Emergency Room Rights|
Seen on NewsChannel 5 KGWN
Americans enjoy some of the best health care available on
the planet. But it won't do you any good if a hospital can
refuse to treat you if you happen to show up without your
checkbook or insurance card. Can they? Money Talks reporter
Stacy Johnson has the answer.
Sooner or later, odds are
good that you, or someone you love, will ultimately end up at
an emergency room.
Perhaps you've heard horror stories
about hospitals refusing to treat emergency patients because
they lacked insurance or money to pay for the help. Urban
legend, or does this actually happen?
Well, here's the
deal: Federal law requires all hospitals that participate in
Medicare, which is most of them, provide screening, emergency
care and appropriate transfers to anyone who shows up, without
first inquiring about their ability to pay.
So you know
that you're probably not going to be turned away in a true
emergency, whether or not you have money or insurance.
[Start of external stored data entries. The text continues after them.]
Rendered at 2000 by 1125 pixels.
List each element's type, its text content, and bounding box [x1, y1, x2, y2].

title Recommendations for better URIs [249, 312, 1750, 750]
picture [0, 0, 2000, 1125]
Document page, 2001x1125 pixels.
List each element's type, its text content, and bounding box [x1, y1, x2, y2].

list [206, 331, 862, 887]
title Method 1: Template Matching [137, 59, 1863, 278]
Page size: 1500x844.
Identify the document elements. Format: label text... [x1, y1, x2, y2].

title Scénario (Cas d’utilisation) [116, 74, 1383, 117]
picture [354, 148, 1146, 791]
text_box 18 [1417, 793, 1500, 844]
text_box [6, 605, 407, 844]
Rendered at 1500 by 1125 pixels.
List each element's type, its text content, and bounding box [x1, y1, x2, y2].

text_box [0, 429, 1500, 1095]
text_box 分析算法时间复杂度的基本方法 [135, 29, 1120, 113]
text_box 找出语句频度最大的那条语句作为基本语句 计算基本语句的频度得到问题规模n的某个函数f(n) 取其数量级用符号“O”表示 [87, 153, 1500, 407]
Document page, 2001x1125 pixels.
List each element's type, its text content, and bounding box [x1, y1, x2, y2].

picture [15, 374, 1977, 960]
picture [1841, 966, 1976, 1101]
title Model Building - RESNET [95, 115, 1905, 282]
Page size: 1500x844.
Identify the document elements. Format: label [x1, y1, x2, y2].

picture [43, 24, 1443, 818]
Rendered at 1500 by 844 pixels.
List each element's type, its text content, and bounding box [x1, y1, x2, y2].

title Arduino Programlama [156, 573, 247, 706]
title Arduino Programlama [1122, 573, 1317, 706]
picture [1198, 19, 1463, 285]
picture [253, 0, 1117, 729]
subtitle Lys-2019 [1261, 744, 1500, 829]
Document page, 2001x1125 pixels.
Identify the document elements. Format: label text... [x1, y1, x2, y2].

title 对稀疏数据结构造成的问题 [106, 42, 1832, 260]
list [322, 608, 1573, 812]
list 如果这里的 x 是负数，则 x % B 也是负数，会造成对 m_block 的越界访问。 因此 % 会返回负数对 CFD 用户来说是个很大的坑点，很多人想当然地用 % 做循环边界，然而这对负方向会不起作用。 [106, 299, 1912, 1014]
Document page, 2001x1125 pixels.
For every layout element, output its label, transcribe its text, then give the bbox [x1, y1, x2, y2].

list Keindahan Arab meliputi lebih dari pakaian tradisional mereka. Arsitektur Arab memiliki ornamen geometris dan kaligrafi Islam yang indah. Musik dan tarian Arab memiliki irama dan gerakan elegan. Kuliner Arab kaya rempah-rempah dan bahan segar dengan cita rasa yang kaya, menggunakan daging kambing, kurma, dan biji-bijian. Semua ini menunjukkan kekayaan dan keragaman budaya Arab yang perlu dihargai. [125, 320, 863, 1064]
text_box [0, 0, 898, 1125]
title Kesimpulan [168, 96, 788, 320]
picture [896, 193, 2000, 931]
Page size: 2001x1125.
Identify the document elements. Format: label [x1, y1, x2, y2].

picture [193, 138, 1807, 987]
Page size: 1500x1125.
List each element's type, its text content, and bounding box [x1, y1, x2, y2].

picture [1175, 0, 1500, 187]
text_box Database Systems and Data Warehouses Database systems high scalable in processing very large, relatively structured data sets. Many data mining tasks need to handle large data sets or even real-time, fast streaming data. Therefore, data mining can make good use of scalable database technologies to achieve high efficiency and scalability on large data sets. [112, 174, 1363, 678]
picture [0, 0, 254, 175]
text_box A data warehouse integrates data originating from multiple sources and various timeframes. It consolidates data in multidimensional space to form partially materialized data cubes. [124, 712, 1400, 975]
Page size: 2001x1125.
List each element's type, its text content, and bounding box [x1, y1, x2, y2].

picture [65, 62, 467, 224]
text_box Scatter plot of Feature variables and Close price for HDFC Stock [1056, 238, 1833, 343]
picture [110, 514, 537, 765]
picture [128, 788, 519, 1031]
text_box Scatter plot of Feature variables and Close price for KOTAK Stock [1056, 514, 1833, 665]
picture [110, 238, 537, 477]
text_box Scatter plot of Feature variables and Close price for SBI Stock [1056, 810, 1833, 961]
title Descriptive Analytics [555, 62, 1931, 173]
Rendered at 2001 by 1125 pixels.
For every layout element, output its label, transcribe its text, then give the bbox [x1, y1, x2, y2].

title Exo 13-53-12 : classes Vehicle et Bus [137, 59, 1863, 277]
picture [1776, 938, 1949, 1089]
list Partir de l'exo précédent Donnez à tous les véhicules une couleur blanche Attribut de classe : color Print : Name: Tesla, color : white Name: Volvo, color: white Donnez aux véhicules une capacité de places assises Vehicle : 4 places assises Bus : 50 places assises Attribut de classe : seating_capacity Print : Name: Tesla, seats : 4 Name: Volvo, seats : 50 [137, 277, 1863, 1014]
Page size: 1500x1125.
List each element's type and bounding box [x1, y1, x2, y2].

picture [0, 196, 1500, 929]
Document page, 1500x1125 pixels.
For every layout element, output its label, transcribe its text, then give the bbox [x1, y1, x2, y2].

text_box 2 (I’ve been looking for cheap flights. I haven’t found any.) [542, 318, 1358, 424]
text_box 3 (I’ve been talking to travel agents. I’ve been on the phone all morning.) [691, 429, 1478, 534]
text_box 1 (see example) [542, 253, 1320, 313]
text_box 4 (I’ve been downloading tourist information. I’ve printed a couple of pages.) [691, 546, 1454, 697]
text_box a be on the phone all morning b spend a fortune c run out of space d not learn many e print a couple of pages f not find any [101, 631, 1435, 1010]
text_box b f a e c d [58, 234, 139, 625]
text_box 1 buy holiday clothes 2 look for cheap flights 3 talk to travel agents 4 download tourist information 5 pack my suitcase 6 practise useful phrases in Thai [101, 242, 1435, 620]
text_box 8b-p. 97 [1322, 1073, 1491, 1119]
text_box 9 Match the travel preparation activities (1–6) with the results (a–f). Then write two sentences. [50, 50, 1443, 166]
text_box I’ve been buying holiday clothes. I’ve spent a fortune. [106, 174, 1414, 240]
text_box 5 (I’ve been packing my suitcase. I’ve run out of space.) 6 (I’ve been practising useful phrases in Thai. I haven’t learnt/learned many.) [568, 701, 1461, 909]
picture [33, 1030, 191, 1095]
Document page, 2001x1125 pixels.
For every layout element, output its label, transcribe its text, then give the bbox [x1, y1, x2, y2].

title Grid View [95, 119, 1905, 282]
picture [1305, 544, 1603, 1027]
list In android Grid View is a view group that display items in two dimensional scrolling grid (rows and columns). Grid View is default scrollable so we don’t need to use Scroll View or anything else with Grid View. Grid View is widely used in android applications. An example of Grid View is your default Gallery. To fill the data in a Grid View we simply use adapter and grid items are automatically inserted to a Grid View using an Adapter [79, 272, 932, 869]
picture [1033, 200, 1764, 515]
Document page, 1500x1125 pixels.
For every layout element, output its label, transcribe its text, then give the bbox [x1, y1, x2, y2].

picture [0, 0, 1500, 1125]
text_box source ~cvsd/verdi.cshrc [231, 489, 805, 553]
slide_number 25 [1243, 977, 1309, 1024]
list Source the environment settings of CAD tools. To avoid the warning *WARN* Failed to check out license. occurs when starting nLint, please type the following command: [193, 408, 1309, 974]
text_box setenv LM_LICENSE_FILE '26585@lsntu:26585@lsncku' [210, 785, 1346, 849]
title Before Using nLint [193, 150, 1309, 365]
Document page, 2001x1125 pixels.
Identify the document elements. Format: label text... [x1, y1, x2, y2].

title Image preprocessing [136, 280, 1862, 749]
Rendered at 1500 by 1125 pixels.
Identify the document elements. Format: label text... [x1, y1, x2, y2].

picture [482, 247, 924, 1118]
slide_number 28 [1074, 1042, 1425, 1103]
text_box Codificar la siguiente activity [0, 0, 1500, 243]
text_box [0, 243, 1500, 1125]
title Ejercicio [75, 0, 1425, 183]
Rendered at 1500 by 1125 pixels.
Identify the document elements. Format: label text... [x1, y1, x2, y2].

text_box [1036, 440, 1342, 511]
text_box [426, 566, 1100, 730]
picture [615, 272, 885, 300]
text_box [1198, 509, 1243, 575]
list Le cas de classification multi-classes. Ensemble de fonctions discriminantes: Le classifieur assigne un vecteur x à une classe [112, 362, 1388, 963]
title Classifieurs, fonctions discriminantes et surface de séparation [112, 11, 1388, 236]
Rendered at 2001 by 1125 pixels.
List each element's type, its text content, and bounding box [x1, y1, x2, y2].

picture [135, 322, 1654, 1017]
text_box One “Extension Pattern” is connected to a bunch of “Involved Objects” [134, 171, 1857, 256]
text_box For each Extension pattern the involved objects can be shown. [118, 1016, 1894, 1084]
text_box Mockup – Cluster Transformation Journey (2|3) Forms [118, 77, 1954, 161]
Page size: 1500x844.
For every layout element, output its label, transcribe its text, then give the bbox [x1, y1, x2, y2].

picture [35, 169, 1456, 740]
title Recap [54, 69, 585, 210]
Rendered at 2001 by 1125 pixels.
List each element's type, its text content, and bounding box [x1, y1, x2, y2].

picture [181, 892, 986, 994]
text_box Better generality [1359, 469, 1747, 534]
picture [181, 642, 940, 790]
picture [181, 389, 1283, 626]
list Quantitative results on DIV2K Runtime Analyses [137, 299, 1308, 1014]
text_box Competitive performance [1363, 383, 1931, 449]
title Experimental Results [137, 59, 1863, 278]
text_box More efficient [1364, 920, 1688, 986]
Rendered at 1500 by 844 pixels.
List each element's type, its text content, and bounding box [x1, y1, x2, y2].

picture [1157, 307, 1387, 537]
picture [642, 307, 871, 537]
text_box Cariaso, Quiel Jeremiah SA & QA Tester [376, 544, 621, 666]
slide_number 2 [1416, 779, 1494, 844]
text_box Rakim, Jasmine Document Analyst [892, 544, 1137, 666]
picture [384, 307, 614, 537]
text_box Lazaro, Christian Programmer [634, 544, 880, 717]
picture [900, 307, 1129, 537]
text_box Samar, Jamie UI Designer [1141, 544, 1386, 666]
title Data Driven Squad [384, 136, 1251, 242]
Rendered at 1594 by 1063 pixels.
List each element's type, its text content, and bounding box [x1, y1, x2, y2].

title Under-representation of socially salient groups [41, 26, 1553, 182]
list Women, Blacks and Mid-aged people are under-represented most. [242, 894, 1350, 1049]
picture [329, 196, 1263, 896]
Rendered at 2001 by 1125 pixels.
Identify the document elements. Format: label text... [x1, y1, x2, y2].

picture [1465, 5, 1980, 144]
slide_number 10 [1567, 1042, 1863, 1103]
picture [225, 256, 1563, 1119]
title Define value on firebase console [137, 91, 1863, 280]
Of
course, that doesn't mean you're getting free treatment,
you're still responsible for the bill.
Here's a common
question: Most managed care plans, like HMOs, require you to
get authorization before you go to the ER. If you don't, do
they have to pay anyway? The answer differs by state and
company, but most states do have laws that require insurers to
pay in an emergency, even without pre-authorization. The best
way to find out your personal situation is to call the state
department of insurance, or your insurer, before the situation
If you do pause for authorization, federal law
requires the hospital to treat you while you're waiting.
Therefore, keeping a healthy knowledge of your rights, can
keep you, and your checkbook, in the pink.